In the pie charts, notice the blue and red lines around the outside of the chart. On the right chart EU, the red line shows the extent of the major bacteria group or phyla, Firmicutes. The EU microbiome was heavily dominated by these sugar fermenting bacteria such as the Lactobacillus. The significance is their overwhelming predominance. On the BF chart the Firmicutes are minor members of the microbiome. This vividly illustrates how a dietary component can shape the nature of the gut microbiome. Try to keep this insight in mind next time “LOVE” takes the form of a dozen donuts.
The best advice for coping with the vast racks and shelves of holiday treats and the like is to "JUST SAY NO."

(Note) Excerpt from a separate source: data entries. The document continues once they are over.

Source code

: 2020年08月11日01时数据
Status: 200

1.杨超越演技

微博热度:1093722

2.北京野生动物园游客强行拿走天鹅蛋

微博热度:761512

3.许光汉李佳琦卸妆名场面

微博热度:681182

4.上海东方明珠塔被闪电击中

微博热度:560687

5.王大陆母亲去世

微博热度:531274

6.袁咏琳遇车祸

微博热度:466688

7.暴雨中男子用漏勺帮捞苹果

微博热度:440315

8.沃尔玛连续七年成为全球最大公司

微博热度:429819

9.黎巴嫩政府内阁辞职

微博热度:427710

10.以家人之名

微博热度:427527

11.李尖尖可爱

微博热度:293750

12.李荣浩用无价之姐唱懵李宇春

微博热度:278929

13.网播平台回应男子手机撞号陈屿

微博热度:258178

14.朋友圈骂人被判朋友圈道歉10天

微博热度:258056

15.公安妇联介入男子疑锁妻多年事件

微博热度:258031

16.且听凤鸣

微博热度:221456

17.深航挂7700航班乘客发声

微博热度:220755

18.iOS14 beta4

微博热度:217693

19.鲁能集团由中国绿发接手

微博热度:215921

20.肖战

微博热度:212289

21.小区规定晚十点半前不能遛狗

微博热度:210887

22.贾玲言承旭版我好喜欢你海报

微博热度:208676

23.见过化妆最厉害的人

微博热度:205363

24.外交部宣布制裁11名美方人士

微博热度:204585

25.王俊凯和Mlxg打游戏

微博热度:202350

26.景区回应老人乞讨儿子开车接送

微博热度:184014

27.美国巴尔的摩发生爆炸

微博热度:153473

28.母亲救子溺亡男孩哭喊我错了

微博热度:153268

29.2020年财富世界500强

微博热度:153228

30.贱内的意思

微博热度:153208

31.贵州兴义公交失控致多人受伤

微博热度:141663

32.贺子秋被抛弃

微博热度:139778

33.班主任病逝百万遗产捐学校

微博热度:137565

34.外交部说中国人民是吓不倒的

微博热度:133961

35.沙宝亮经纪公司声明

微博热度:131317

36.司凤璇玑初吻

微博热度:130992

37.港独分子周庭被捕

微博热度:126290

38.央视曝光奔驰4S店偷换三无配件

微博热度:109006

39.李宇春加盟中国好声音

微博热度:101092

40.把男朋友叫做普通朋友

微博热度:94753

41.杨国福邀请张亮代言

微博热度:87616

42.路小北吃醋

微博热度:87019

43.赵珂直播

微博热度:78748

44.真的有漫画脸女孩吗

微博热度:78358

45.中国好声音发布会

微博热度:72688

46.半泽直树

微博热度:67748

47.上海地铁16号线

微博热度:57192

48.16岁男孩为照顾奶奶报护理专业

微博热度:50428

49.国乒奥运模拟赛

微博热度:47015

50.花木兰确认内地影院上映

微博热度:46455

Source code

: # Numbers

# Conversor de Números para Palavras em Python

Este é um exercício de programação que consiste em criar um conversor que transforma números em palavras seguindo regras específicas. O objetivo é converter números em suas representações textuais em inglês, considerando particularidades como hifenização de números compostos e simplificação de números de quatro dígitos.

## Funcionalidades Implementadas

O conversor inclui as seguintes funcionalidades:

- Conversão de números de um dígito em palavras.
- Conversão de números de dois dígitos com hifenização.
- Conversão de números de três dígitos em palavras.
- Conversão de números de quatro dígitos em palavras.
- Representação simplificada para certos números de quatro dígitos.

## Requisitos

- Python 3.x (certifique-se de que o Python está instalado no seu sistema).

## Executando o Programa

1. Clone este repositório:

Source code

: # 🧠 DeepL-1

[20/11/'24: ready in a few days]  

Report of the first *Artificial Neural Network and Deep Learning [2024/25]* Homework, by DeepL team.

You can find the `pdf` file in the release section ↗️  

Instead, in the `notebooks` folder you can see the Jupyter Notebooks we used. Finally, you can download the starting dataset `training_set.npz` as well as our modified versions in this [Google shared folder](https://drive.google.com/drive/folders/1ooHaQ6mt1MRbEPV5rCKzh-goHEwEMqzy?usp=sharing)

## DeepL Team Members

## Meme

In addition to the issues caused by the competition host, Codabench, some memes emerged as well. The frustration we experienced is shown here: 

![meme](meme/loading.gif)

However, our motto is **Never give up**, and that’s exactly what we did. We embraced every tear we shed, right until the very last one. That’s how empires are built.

Say Yes to Rejuvenation and Restoration of the Microbiome
The noted observation that diet shapes the microbiome can work to our healthful advantage too. Just as the diet of the African children shaped their microbiome, we can reshape ours as well. Maybe some readers are thinking yes, probiotics and others are saying Probiotic H.A.T.S. That is probiotics that are Human-Adapted, Targeted Symbiotics. These are strains that work together naturally in humans to accomplish specific tasks.
Combine HATS probiotics with specific prebiotics or with a diet rich in soluble fiber, and rejuvenation synergy occurs. Do this with a high fiber low carbohydrate diet and the research to date indicates that microbiome health can be restored in just a few weeks.
This is the kind of love we need.
References
1. Anderson, Shannon. "The Domestic Causes and International Consequences of the US Government’s Sugar Price Support Programs." Pepperdine Policy Review 2.1 (2009): 6.
2. Ahmed, Serge H., Karine Guillem, and Youna Vandaele. "Sugar addiction: pushing the drug-sugar analogy to the limit." Current Opinion in Clinical Nutrition & Metabolic Care 16.4 (2013): 434-439.
5. Alcock, Joe, Carlo C. Maley, and C. Aktipis. "Is eating behavior manipulated by the gastrointestinal microbiota? Evolutionary pressures and potential mechanisms." Bioessays36.10 (2014): 940-949.
7. De Filippo, Carlotta, et al. "Impact of diet in shaping gut microbiota revealed by a comparative study in children from Europe and rural Africa." Proceedings of the National Academy of Sciences 107.33 (2010): 14691-14696.